More on the Battle to Control Tribune Publishing: Stories from the New York Times and Washington Post

Following up on yesterday’s Wall Street Journal story headlined “New Bidder Emerges for Tribune Publishing”:

The New York Times has a story by Katie Robertson headlined “Tribune Publishing Considers New Offer From Surprise Bidders.”

The Washington Post has a long piece by Elahe Izadi and Sarah Ellison headlined “The battle for Tribune: Inside the campaign to find news owners for a legendary group of newspapers.” From the story:

Last year, as a group of Baltimore Sun reporters embarked on a long-shot endeavor to find a new owner that could save their paper from a hedge-fund takeover, a former Maryland politician gave them a piece of advice.

Treat this like a political campaign.

The worried reporters would need to recruit community allies. Hire a public relations firm to sway public opinion. And most crucially: Figure out how to find rich people who might be persuaded to finance a rescue plan.

That meeting over coffee with Ted Venetoulis — a former Baltimore County executive who unofficially advised Maryland’s largest private foundation — launched what would become the Save Our Sun campaign.

It would eventually inspire a national effort to keep nearly a dozen newspapers owned by the same chain from being bought by Alden Global Capital, a hedge fund with a singular reputation for gutting newsrooms.

Now, a coalition of wealthy business executives has put together an 11th-hour offer to buy not just the Baltimore Sun but the entire Tribune Publishing chain that a special committee of the Tribune’s board said Monday “would reasonably be expected” to beat out Alden’s offer. The all-cash proposal from Stewart Bainum Jr., chairman of Maryland-based Choice Hotels International, and Wyoming-based Swiss billionaire Hansjorg Wyss, is valued at $680 million, about $50 million more than Alden has proposed paying.

The duo then plans to sell many of the individual papers to local owners. Bainum is primarily interested in the Baltimore Sun, where he has told associates he wants to expand the newsroom. Wyss has told colleagues he plans to invest in the Chicago Tribune, according to an executive who is familiar with the discussions.

It’s the culmination of years of despair from journalists and civic-minded organizers who have watched their local paper shrink under corporate consolidation and broader economic forces, only to be threatened by what to them seems like a death blow.

Alden could still prevail. But the counteroffer is the closest Tribune reporters have gotten to an alternative future.

Bainum is “the hero here if he pulls off the purchase, or perhaps, even if he doesn’t,” said Sun education reporter Liz Bowie, who helped form Save Our Sun.

But although millionaires and political insiders were crucial to the rescue plan, so too were the reporters who work at the threatened papers. “It’s going to be tough enough with the journalists on board,” said Venetoulis, once a publisher of now-shuttered regional newspapers. “Without them, it’s impossible.”…

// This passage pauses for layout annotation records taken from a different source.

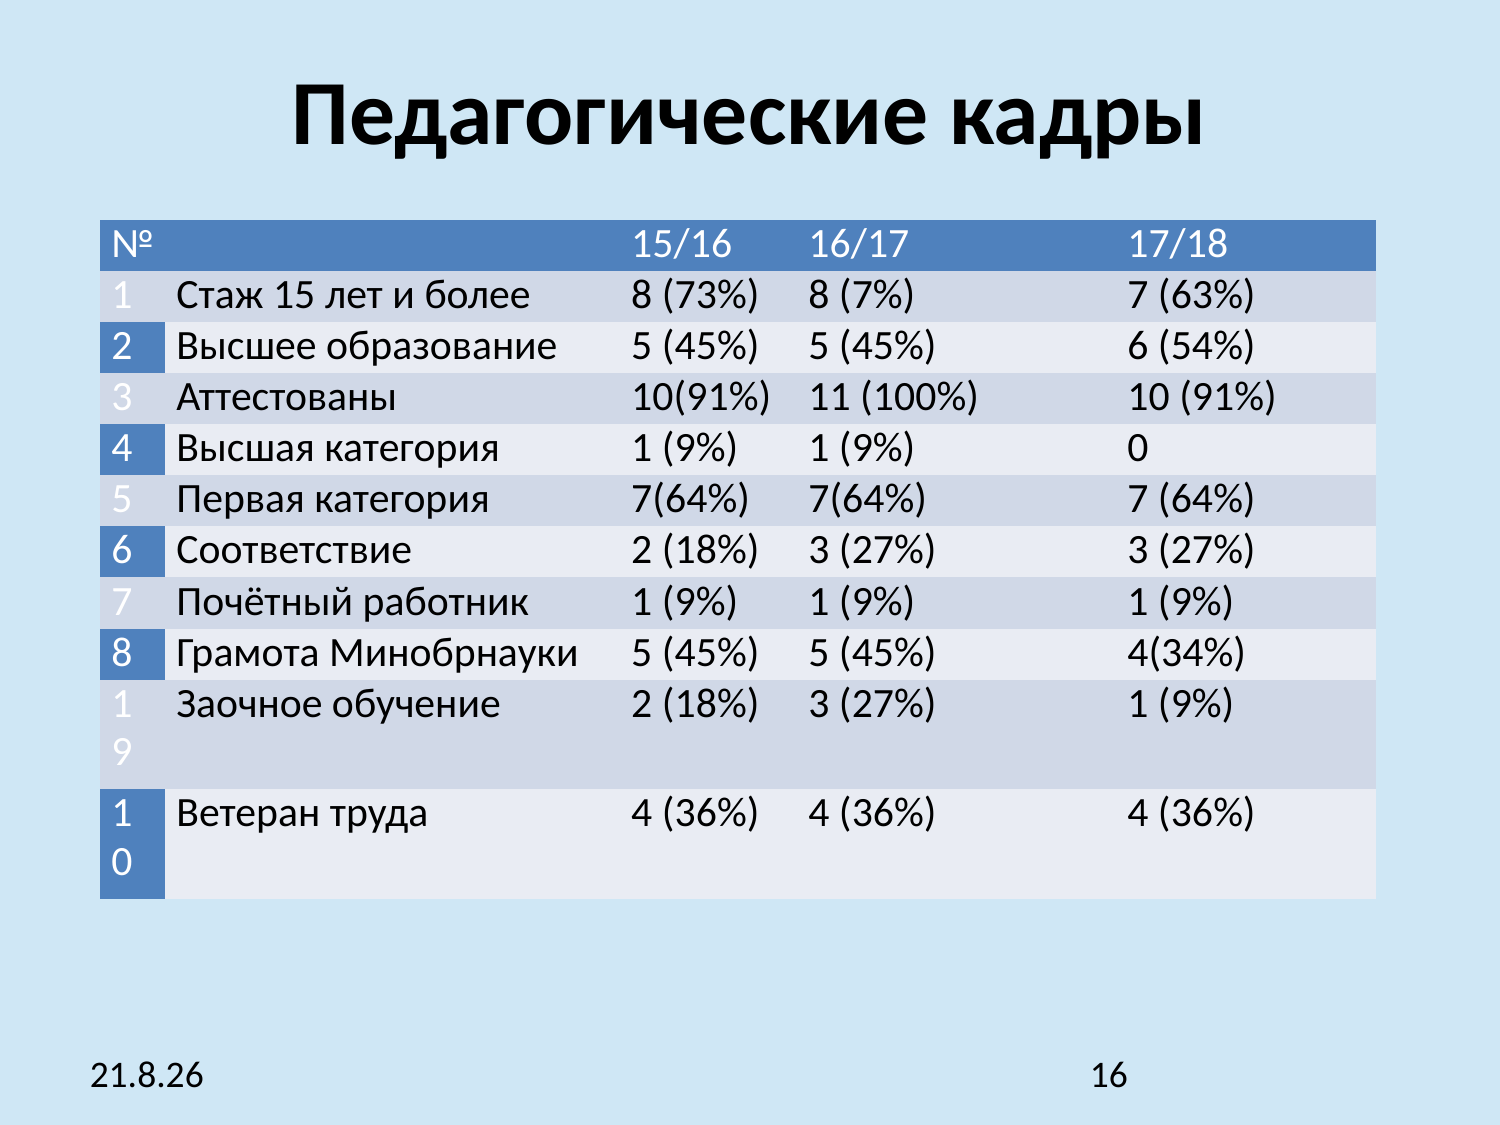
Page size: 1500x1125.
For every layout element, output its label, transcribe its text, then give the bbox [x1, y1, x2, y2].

table_cell 5 (45%) [797, 629, 1116, 680]
table_cell 7(64%) [797, 475, 1116, 526]
table_cell Грамота Минобрнауки [165, 629, 620, 680]
title Педагогические кадры [75, 45, 1425, 233]
table_cell 5 [100, 475, 165, 526]
table_cell 3 (27%) [797, 526, 1116, 577]
table_cell 4(34%) [1116, 629, 1376, 680]
table_cell 1 (9%) [797, 424, 1116, 475]
table_cell Заочное обучение [165, 680, 620, 789]
table_cell 4 (36%) [797, 789, 1116, 899]
table_cell 7(64%) [620, 475, 797, 526]
table_cell 7 (63%) [1116, 271, 1376, 322]
table_cell Аттестованы [165, 373, 620, 424]
table_cell 10(91%) [620, 373, 797, 424]
table_cell 8 (73%) [620, 271, 797, 322]
table_cell 3 [100, 373, 165, 424]
table_cell 10 [100, 789, 165, 899]
table_cell Стаж 15 лет и более [165, 271, 620, 322]
table_cell 2 [100, 322, 165, 373]
table_cell 1 [100, 271, 165, 322]
table_cell 11 (100%) [797, 373, 1116, 424]
table_cell 3 (27%) [797, 680, 1116, 789]
table_cell 8 [100, 629, 165, 680]
table_cell 8 (7%) [797, 271, 1116, 322]
table_cell 6 [100, 526, 165, 577]
table_cell 5 (45%) [620, 322, 797, 373]
table_cell 0 [1116, 424, 1376, 475]
table_cell Соответствие [165, 526, 620, 577]
table_cell 2 (18%) [620, 680, 797, 789]
table_cell Почётный работник [165, 577, 620, 629]
table_cell 7 [100, 577, 165, 629]
table_header 16/17 [797, 220, 1116, 271]
table_header [165, 220, 620, 271]
slide_number 29.4.19 [75, 1042, 425, 1103]
table_cell 1 (9%) [797, 577, 1116, 629]
table_cell 2 (18%) [620, 526, 797, 577]
table_cell 5 (45%) [620, 629, 797, 680]
table_cell 3 (27%) [1116, 526, 1376, 577]
table_cell 1 (9%) [1116, 577, 1376, 629]
table_cell 4 (36%) [620, 789, 797, 899]
table_cell 1 (9%) [620, 577, 797, 629]
table_cell 1 (9%) [620, 424, 797, 475]
table_cell Высшее образование [165, 322, 620, 373]
table_cell Первая категория [165, 475, 620, 526]
table_header № [100, 220, 165, 271]
slide_number <номер> [1074, 1042, 1425, 1103]
table_cell 10 (91%) [1116, 373, 1376, 424]
table_cell 4 (36%) [1116, 789, 1376, 899]
table_cell 4 [100, 424, 165, 475]
table_cell 5 (45%) [797, 322, 1116, 373]
table_cell 7 (64%) [1116, 475, 1376, 526]
table_cell 1 (9%) [1116, 680, 1376, 789]
table_header 15/16 [620, 220, 797, 271]
table_cell Ветеран труда [165, 789, 620, 899]
table_cell 6 (54%) [1116, 322, 1376, 373]
table_cell 19 [100, 680, 165, 789]
table_header 17/18 [1116, 220, 1376, 271]
table_cell Высшая категория [165, 424, 620, 475]
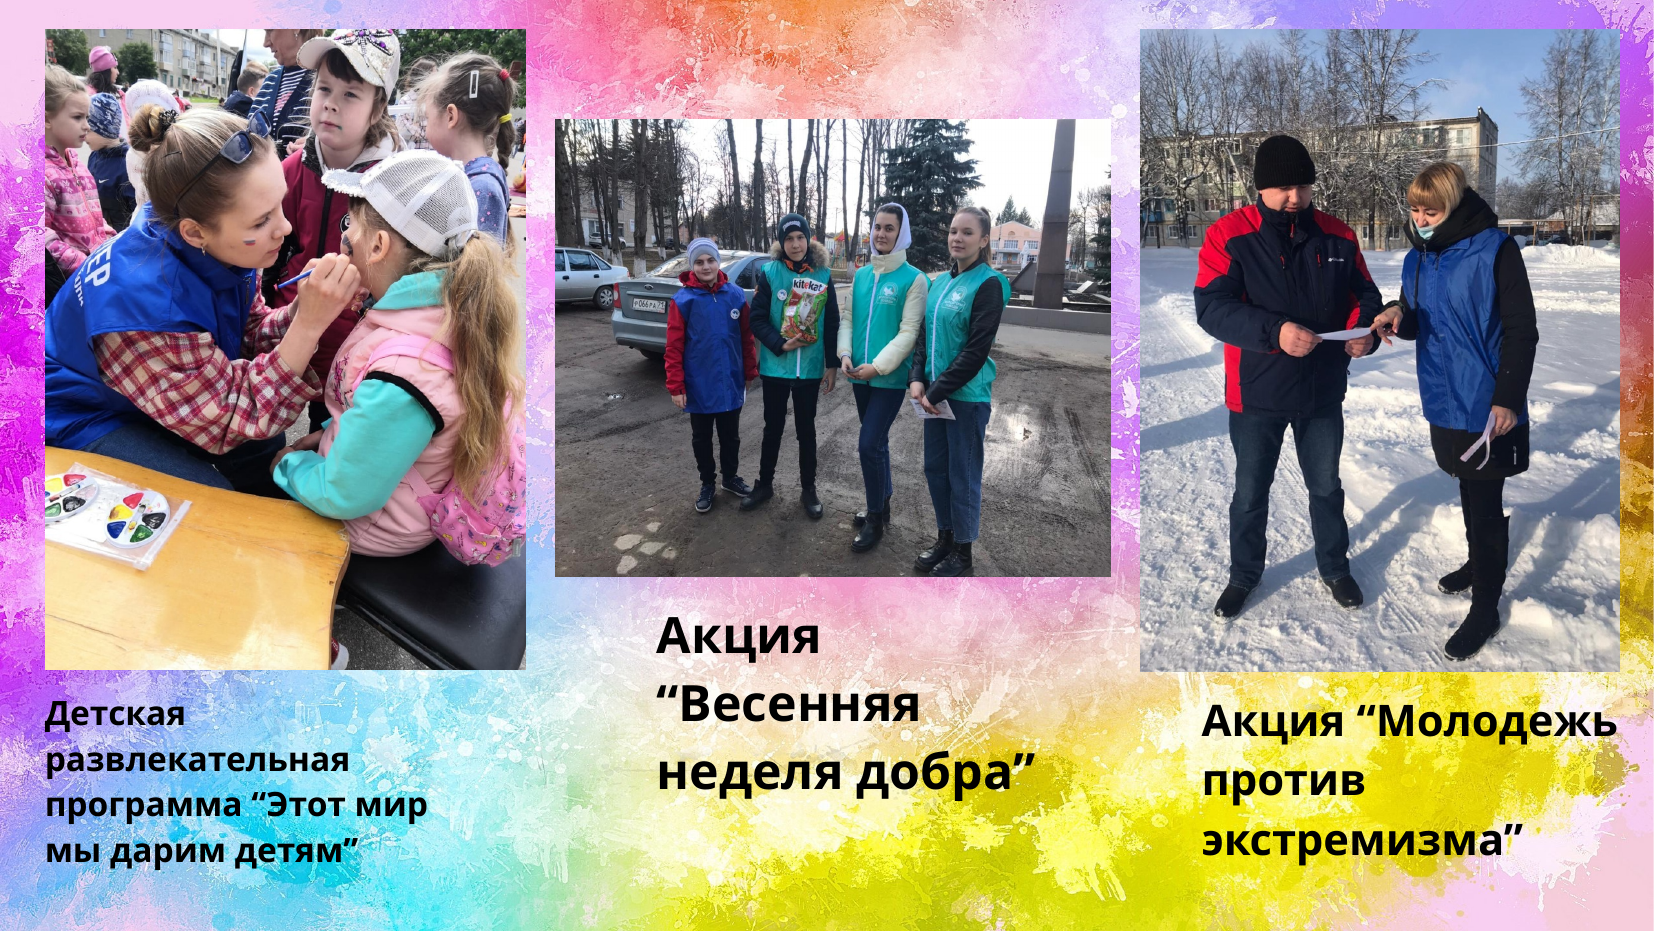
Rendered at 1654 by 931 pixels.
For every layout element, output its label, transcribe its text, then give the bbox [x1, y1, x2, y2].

list Акция “Молодежь против экстремизма” [1140, 690, 1620, 886]
list Детская развлекательная программа “Этот мир мы дарим детям” [0, 690, 481, 873]
list Акция “Весенняя неделя добра” [585, 600, 1066, 858]
picture [0, 0, 1654, 931]
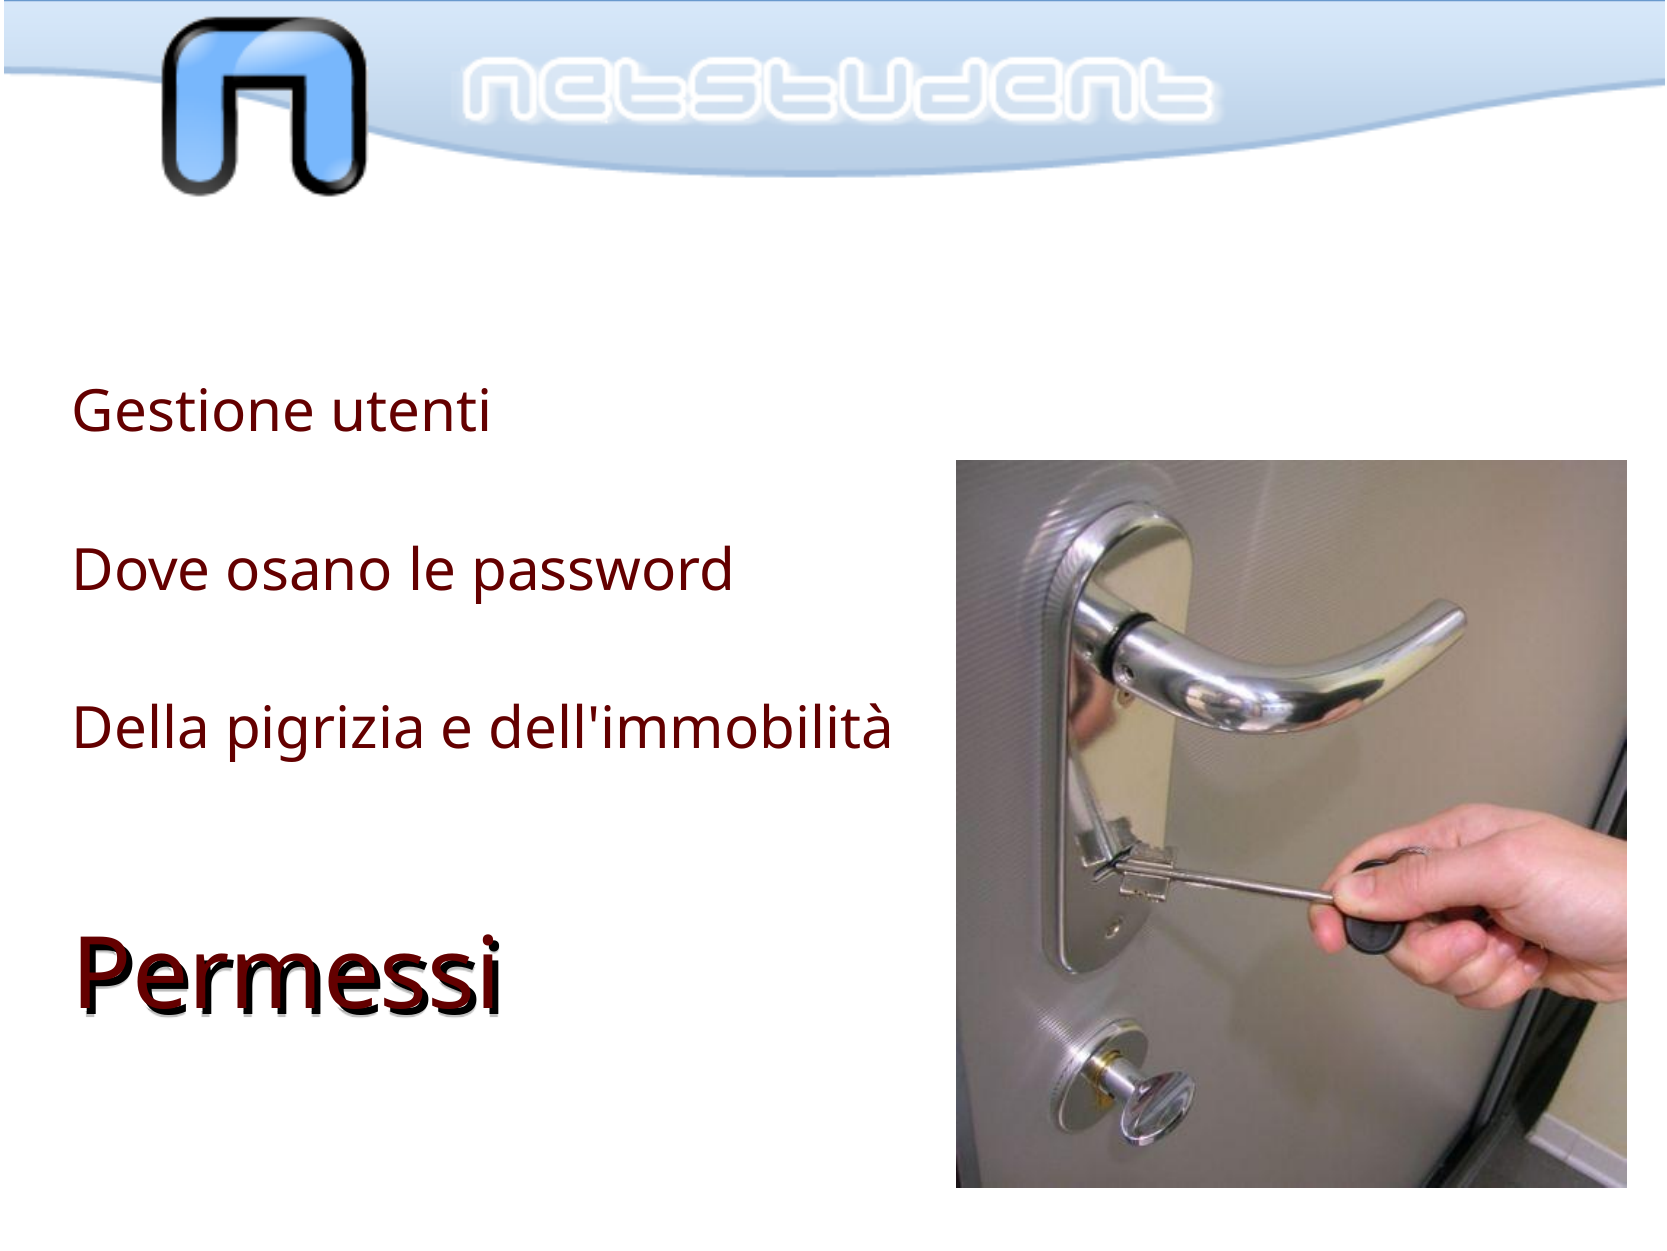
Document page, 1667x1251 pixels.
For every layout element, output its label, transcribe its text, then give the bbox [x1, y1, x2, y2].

picture [0, 0, 1667, 1251]
title Gestione utenti Dove osano le password Della pigrizia e dell'immobilità Permessi [65, 427, 1515, 981]
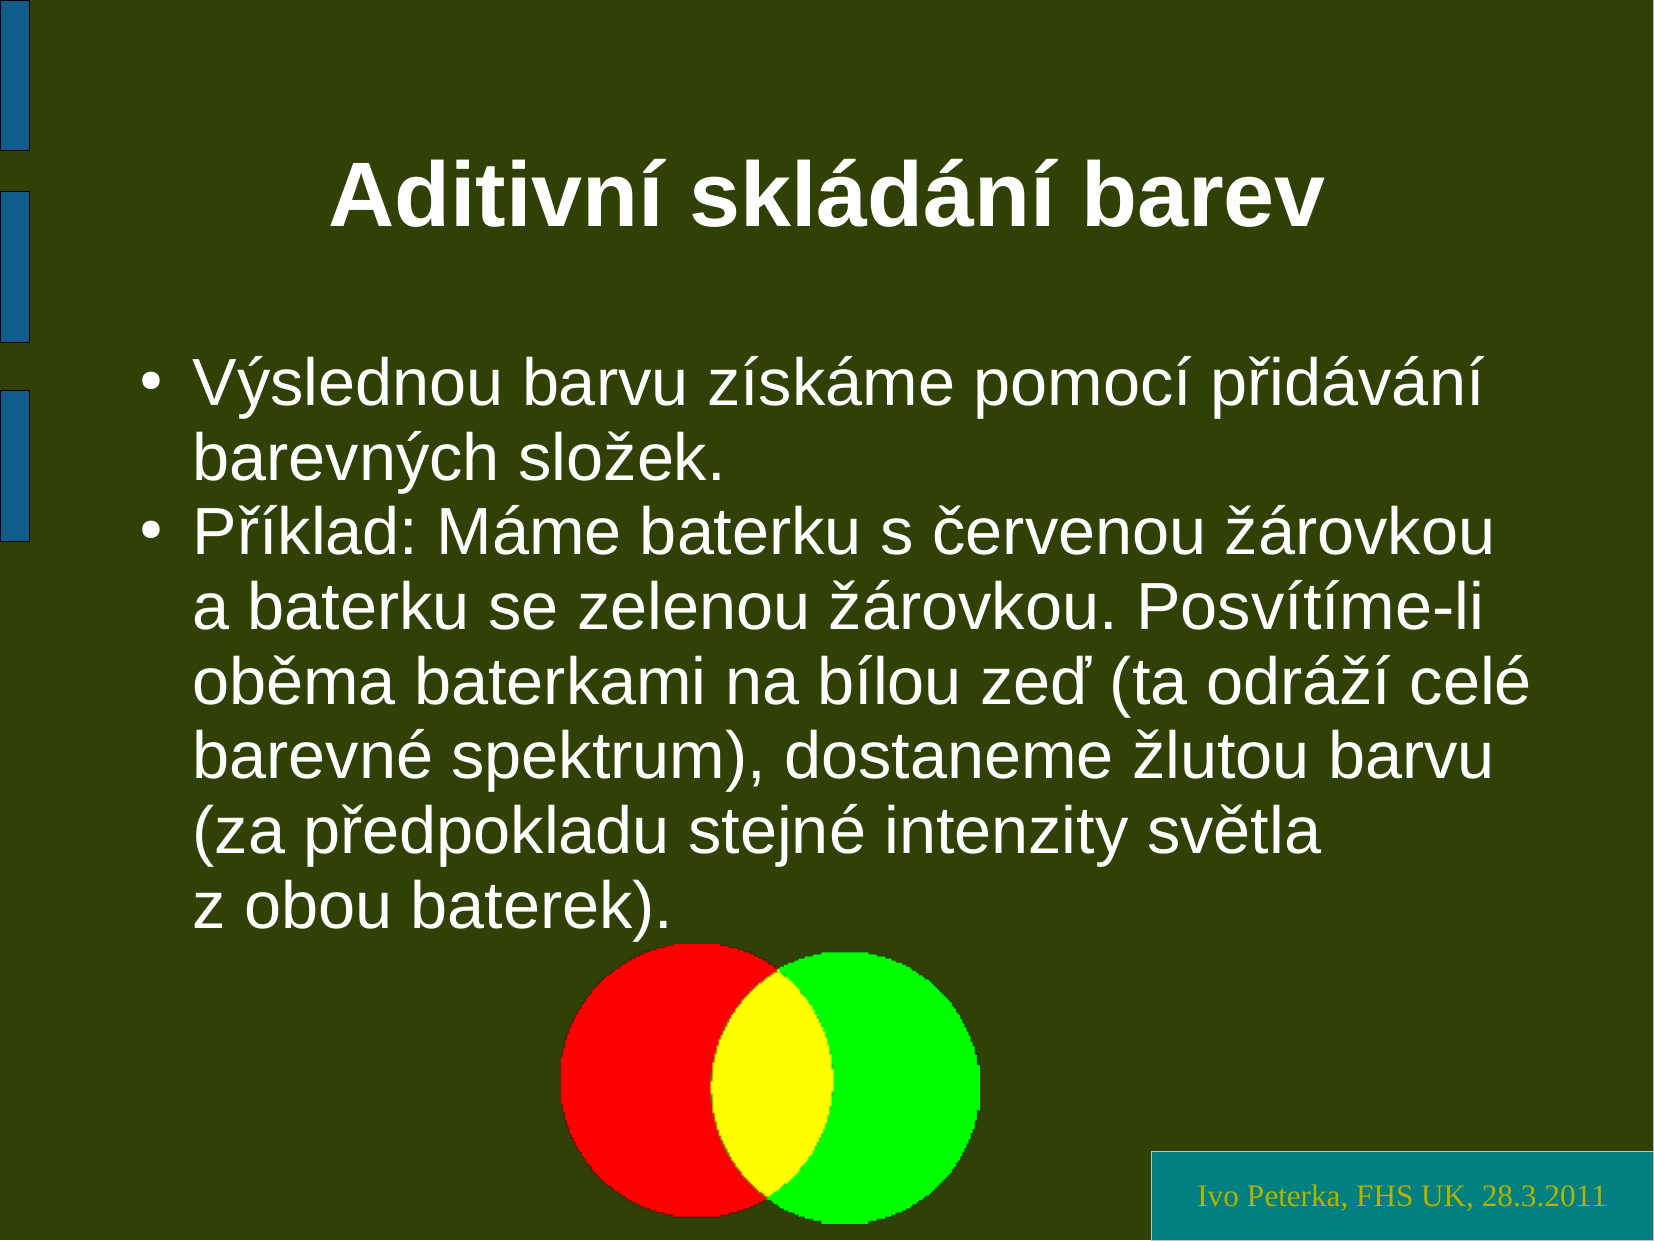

On Thursday, Bainum and Wyss submitted a proposal to buy Tribune and all of its newspapers for $18.50 per share, all cash, more than a dollar-a-share higher than Alden’s offer.

If the deal goes through, the Sun, the Chicago Tribune, the Courant and every other Tribune paper would transfer to Bainum’s Newslight group, which could in turn sell them to local owners and nonprofit groups. Two wealthy Florida business executives have already signaled interest.

But nothing is certain yet. The Tribune company’s board recommended selling to Alden several weeks ago, and it has yet to reverse that, despite its special committee projecting the Newslight group may have the better offer.

And the Newslight group still has to comb through all of Tribune’s financials to make sure it wants the chain. “There can be no assurance that the discussions with Newslight and its principals will result in a binding proposal,” the special committee told its shareholders Monday.

A final deal will have to be approved by Tribune shareholders.

Still, the three Sun reporters at that clandestine hotel meeting last year sometimes can’t believe everything that has happened since. “We’re journalists and we can be sort of cynical by nature,” said Reed. “But I do look back at how much we’ve accomplished in the past year and think — my gosh, we’re doing it. It’s working.”

Even if it all falls apart now, “we really succeeded by getting this far,” said Dance. “Because people are talking seriously about saving local journalism.”